Published online by Cambridge University Press: 05 June 2012
INTRODUCTION
Over the past decades, economic, political and social forces in the developing world have brought about deforestation on a massive scale, depleting the remaining natural habitats of wild nonhuman primates (NHPs). Squeezed into ever smaller domains surrounded by human society, NHPs are coming into increasingly regular contact with humans. Poaching and habitat destruction are recognised dangers to NHP populations in the wild. In contrast, the potentially devastating threat posed by human-to-NHP disease transmission in wild NHP populations is under-appreciated and not well studied (see also Chapter 8). We believe that effective programmes for the conservation of wild NHP populations must acknowledge the interrelation of habitat destruction, bushmeat hunting and human-to-NHP disease transmission.

■ ■ ■ ■ ■ ■ ■

### Check your understanding
(a) According to the introduction on wild primate conservation, what must effective conservation programs acknowledge the interrelation of? List each item.
(b) Which chapter does the introduction on wild primate conservation refer readers to?
(c) Extend the introduction on wild primate conservation with a few sentences that pick up after its final sentence.
The lines have nothing to do with the introduction on wild primate conservation.

### Data provided
■ ■ ■ ■ ■ ■ ■

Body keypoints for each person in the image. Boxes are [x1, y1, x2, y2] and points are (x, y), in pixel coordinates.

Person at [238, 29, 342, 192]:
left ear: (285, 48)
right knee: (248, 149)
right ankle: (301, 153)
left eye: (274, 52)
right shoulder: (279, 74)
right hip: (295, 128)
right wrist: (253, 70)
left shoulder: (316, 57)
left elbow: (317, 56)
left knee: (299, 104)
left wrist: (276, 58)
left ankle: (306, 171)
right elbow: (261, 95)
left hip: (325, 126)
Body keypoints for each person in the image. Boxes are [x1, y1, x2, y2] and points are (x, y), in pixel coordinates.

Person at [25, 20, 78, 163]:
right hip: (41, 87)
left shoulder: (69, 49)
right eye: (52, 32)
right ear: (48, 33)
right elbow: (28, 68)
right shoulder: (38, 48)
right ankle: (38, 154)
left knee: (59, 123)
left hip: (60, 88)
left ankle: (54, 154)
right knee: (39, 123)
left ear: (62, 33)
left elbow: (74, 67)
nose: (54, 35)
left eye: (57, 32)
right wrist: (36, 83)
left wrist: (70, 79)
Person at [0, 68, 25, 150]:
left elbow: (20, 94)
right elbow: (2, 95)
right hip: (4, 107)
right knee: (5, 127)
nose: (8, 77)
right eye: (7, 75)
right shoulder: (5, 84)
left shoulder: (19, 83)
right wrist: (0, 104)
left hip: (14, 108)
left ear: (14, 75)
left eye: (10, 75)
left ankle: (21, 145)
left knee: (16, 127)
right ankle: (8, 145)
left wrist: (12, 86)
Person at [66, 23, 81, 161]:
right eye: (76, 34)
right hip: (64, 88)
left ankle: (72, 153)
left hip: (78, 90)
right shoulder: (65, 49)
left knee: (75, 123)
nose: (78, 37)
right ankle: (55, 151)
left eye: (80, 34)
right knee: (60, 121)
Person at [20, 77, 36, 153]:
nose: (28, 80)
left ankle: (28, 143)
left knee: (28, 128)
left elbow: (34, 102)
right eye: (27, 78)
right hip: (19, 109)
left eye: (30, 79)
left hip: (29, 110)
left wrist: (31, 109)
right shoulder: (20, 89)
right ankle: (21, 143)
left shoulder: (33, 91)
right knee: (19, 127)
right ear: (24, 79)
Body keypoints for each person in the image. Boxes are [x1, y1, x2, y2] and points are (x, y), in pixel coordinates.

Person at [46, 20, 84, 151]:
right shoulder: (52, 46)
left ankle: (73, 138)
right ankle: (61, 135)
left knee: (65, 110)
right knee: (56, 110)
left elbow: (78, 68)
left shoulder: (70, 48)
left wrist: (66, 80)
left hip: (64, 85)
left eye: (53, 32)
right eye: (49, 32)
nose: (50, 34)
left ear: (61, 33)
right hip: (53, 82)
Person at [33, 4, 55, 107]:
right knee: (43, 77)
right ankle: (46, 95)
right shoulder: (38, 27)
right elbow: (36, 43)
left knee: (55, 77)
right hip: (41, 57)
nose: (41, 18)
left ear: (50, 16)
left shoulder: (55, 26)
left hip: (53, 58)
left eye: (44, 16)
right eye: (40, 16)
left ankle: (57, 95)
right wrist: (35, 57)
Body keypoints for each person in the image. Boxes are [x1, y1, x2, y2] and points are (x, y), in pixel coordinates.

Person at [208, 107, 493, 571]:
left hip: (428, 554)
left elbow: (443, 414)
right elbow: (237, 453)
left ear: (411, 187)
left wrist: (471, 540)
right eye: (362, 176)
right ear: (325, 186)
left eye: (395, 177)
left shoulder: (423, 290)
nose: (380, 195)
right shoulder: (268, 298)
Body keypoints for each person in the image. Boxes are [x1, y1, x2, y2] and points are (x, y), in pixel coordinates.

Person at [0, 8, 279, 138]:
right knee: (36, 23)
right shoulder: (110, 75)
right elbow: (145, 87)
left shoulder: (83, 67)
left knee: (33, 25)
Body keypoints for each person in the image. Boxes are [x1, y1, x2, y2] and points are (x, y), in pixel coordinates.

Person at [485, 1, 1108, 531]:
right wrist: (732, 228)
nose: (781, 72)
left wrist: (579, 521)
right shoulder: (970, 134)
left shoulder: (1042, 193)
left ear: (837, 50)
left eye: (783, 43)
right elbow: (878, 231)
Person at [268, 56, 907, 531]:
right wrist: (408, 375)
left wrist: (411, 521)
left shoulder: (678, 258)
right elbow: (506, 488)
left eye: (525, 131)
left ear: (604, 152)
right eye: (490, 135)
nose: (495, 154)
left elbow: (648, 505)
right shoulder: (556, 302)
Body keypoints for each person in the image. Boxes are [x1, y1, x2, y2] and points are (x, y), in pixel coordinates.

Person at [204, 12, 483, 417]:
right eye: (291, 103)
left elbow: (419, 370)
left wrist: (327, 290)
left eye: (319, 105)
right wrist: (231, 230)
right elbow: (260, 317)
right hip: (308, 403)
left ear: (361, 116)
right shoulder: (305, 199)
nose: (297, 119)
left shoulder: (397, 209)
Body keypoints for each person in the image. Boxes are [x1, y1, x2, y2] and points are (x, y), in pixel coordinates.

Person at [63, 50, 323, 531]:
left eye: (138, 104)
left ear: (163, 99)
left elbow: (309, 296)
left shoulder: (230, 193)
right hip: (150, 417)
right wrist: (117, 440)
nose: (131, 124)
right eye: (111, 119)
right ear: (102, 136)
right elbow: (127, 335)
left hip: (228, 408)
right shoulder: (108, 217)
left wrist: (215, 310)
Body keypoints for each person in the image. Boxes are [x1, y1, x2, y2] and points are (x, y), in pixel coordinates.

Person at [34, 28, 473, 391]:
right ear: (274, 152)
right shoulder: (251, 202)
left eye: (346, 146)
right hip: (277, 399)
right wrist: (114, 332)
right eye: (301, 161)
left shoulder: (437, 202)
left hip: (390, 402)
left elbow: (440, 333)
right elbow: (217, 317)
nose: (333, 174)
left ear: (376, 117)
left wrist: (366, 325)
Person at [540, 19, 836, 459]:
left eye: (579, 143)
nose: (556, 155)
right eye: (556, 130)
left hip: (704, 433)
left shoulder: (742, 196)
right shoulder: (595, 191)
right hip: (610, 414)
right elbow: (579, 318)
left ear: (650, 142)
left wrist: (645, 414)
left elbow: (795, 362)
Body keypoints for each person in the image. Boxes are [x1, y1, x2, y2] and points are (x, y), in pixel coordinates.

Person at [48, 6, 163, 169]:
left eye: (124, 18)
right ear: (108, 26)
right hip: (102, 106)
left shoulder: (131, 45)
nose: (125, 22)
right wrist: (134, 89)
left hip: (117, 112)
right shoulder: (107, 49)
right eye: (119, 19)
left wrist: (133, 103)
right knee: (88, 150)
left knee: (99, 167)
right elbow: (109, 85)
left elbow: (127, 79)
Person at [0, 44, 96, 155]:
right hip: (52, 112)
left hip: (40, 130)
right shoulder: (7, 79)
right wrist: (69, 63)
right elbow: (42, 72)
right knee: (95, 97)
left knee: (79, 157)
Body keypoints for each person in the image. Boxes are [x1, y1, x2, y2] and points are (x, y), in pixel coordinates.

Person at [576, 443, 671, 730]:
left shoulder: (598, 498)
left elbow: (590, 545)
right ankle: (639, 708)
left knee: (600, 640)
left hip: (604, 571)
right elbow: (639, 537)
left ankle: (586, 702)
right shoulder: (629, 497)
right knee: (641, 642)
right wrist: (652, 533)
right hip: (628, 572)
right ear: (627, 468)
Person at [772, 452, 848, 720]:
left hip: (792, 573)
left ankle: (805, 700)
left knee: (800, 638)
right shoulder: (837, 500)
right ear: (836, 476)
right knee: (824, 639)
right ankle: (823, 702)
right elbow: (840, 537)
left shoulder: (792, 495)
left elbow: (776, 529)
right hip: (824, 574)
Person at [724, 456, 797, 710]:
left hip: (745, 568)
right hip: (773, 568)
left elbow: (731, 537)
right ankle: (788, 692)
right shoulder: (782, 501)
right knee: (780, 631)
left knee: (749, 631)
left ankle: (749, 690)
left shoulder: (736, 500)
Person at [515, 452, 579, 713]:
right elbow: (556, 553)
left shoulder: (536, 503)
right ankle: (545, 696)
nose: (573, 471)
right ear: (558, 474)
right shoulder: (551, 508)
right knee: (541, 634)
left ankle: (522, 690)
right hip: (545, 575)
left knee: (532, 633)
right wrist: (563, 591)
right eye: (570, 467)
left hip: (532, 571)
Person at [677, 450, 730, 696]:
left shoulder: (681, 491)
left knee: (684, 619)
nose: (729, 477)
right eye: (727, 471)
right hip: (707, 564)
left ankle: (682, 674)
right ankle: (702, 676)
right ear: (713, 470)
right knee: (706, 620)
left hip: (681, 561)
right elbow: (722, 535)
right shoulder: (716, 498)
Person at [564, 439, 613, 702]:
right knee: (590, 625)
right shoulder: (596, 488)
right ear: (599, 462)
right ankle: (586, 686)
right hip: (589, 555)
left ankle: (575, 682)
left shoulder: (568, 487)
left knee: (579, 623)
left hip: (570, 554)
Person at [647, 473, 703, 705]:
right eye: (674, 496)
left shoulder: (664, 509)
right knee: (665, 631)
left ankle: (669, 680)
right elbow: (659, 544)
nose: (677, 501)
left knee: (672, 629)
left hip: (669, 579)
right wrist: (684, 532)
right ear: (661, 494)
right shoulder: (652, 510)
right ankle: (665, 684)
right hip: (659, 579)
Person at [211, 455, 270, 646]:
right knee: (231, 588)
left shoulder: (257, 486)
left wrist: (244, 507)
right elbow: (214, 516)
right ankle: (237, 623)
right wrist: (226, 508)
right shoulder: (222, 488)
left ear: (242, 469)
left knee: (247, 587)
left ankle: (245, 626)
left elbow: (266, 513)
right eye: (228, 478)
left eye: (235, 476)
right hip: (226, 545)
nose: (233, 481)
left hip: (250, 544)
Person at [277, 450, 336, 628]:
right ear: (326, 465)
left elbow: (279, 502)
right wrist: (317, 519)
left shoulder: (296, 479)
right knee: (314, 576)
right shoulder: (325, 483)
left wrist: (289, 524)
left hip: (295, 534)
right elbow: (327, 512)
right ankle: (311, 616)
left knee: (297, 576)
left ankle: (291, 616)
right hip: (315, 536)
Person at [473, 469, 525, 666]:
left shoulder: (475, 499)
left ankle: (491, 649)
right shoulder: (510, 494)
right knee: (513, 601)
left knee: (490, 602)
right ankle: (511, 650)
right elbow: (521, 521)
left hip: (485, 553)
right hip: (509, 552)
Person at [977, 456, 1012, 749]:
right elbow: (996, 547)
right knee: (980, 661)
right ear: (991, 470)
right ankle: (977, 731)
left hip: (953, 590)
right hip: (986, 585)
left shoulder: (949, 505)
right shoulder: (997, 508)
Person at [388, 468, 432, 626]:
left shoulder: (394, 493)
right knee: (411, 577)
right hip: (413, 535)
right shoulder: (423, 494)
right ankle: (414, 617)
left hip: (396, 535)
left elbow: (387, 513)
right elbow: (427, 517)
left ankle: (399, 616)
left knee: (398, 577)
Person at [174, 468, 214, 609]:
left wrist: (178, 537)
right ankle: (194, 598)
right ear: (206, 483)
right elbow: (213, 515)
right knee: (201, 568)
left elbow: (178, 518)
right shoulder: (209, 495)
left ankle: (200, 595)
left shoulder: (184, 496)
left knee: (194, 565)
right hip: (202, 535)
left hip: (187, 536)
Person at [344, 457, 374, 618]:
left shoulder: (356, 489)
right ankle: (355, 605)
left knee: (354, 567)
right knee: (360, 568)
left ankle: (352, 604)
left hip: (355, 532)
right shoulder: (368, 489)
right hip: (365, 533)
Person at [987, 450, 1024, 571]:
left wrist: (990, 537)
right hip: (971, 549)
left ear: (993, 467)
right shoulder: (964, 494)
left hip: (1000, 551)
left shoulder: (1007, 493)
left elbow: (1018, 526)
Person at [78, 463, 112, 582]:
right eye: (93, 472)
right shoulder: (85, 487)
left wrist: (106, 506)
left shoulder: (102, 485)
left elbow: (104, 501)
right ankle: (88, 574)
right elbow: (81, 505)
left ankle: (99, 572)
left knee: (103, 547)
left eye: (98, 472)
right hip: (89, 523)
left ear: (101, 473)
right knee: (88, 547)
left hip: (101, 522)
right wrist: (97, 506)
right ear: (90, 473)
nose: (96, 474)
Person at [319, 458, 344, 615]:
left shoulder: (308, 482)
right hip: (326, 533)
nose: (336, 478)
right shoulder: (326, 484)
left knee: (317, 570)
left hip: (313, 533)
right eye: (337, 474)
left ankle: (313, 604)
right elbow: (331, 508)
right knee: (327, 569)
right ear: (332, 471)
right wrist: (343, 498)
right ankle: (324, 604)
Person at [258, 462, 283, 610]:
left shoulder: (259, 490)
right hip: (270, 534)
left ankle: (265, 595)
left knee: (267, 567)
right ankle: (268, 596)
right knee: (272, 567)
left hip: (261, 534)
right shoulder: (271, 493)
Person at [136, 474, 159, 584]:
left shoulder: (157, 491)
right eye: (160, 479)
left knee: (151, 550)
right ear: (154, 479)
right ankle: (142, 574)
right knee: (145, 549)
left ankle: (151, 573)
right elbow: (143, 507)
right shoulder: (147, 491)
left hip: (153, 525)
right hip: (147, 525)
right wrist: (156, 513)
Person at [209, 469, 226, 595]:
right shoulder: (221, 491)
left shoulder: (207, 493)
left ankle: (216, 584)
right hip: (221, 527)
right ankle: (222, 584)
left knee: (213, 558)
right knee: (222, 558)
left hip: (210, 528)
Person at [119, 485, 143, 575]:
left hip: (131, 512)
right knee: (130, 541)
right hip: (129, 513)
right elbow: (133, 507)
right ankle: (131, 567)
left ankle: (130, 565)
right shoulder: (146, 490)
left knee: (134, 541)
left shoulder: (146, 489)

■ ■ ■ ■ ■ ■ ■

### Written answers
(a)
- Habitat destruction
- Bushmeat hunting
- Human-to-NHP disease transmission

(b) Chapter 8

(c)
Pathogens endemic to humans have the capacity to devastate NHP populations. This phenomenon has been observed repeatedly in laboratory settings, where epidemics of endemic human diseases such as influenza, tuberculosis, chicken pox and measles can cause mortality rates greater than 90% among NHPs, including animals newly captured from the wild (Padovan & Cantrell, 1986; Mansfield & King, 1998). If endemic human pathogens can cause such profound destruction among captive NHPs, it follows that we should explore the threat that human contact poses to wild NHPs.